There are all sorts of things that can influence someone’s performance dramatically. Just a few examples:

  • Your colleagues and management chain. Working with and for people who you respect and get along with tends to improve performance; working with jerks or for incompetent management depresses performance substantially.
  • How the company is doing overall — its income, customer satisfaction, funding situation, profitability, etc. It’s very hard to do great work when you aren’t sure if layoffs are around the corner.
  • The company’s mission and your alignment to that mission. It’s much easier to perform well when you believe in what you’re doing!
  • The broader political context. I’ve found it harder to focus on work since the war in Gaza began; I’m guessing I’m not alone.
  • Mental and physical health. I haven’t actually done the math, but I’m confidant there’s a high correlation between my job performance and the number of miles I run each week.
  • The health of family and friends. Both in the sense of care requirements being very time consuming, but also that they’re a mental, physical, and emotional burden. There was a period early in the pandemic where we become very compassionate towards people balancing working from with caring for kids who could no longer go to school or day care. We’ve somehow mostly forgotten this compassion around care requirements, and that’s unfortunate.

This is by no means an exhaustive list; just some examples to help make the concept concrete. I’m sure you’re thinking of many more examples.

The major lessons I’d like you to take away from the idea that performance is contextual are:

  1. Try to avoid a fixed mindset about performance. Try not to talk about “low performers” and “high performers” as if its a fixed thing. Try to think about performance as an activity that waxes and wanes. Don’t write someone off who’s struggling; try to find out the cause. Don’t get complacent about people who are doing well; understand what’s facilitating their performance and try to help keep those structures in place.
  2. When someone isn’t doing well, keep an open mind about the causes and solutions. “Just try harder” is rarely effective, but changes to context – even subtle changes – can be huge. What can you change about their job that might facilitate better performance?

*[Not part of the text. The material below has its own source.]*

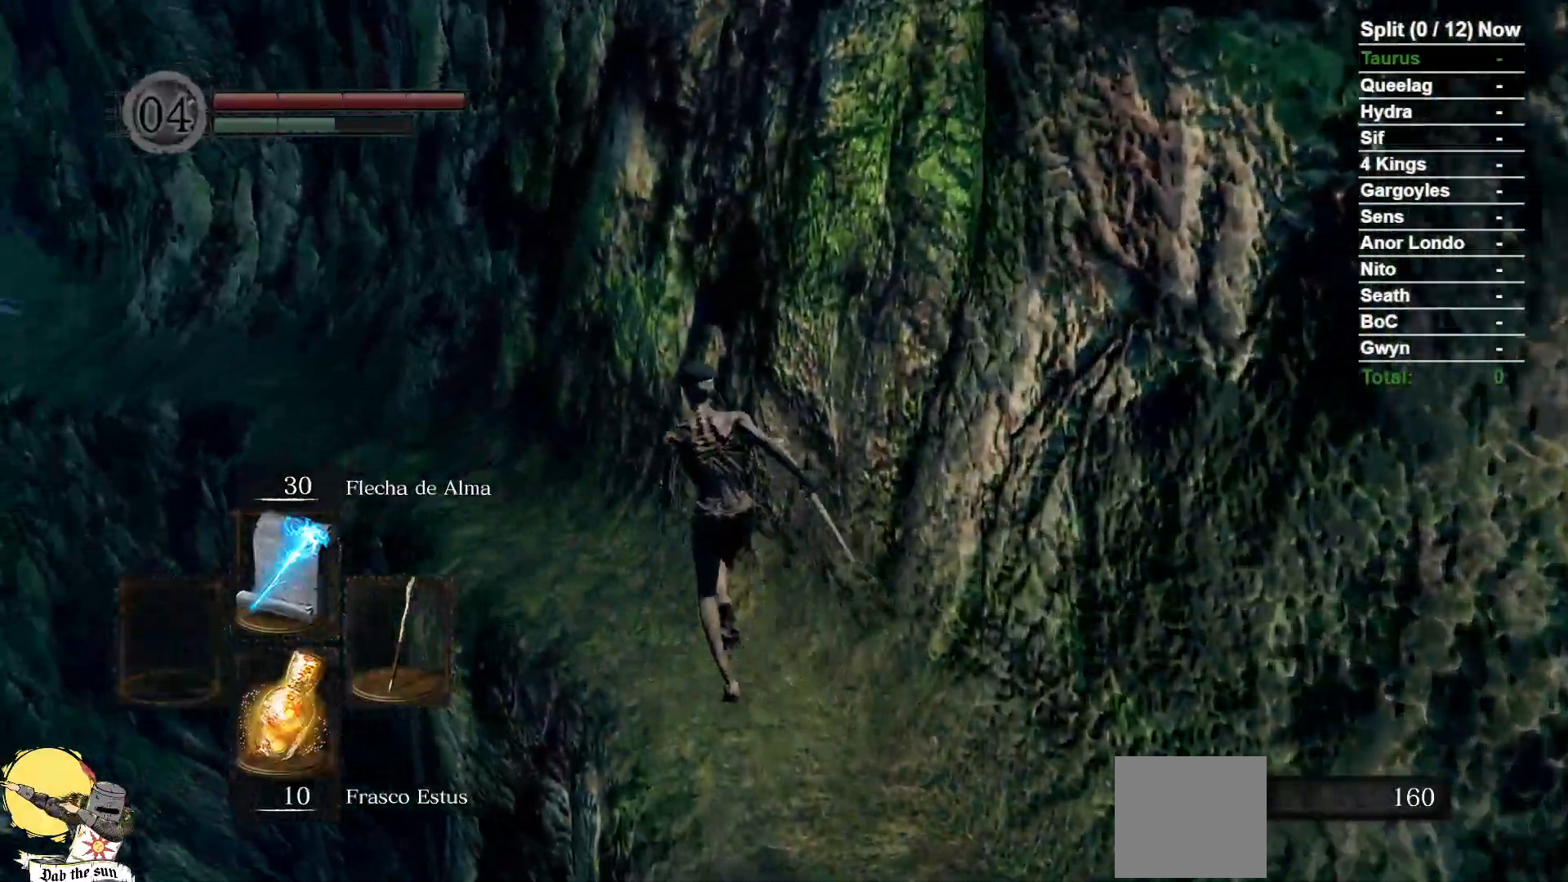
{"dt_ms": 500, "buttons": ["B"], "left_stick": "up", "right_stick": "down-right", "events": [[183, "right_stick", "down-right"], [250, "right_stick", "center"], [417, "right_stick", "down-right"]]}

As a manager you do have to balance your responsibilities to the company with your responsibilities to the team. Being sensitive to contextual performance doesn’t mean that if someone’s having a rough time of it at home you have to let them skate at work forever. Remember it’s all interlinked, so if one person isn’t pulling their weight – even if it’s for totally understandable reasons – that becomes context that pulls down the performance of others on the team! Sometimes you have to make some hard choices, which can include letting someone go who isn’t doing a good job even when you know there are understandable reasons for it.

But it does mean that you shouldn’t flip the bozo bit on someone who’s not performing well! Understanding that performance is contextual means that you can try to change the context and find something that works. If someone has difficult care requirements at home, perhaps an alternate work schedule might help? I know one person who was really struggling at work until they split their day into three working blocks – before the kid gets up, while the kid’s at school, and after the kid goes to bed – and now is doing great. If physical fitness is correlated with someone’s performance, perhaps you could convince the company to start a wellness reimbursement program to pay for a fancy gym membership. If Project X is draining their will to live, perhaps you’d rather take them off it – even if it means delaying the project.

One way you can view the fundamental job of management is: good management seeks to create the conditions where people can do their best work. So maybe that’s the ultimate lesson here: if someone’s struggling, your first question shouldn’t be “what’s wrong with them?”, it should be “what’s wrong with the situation?”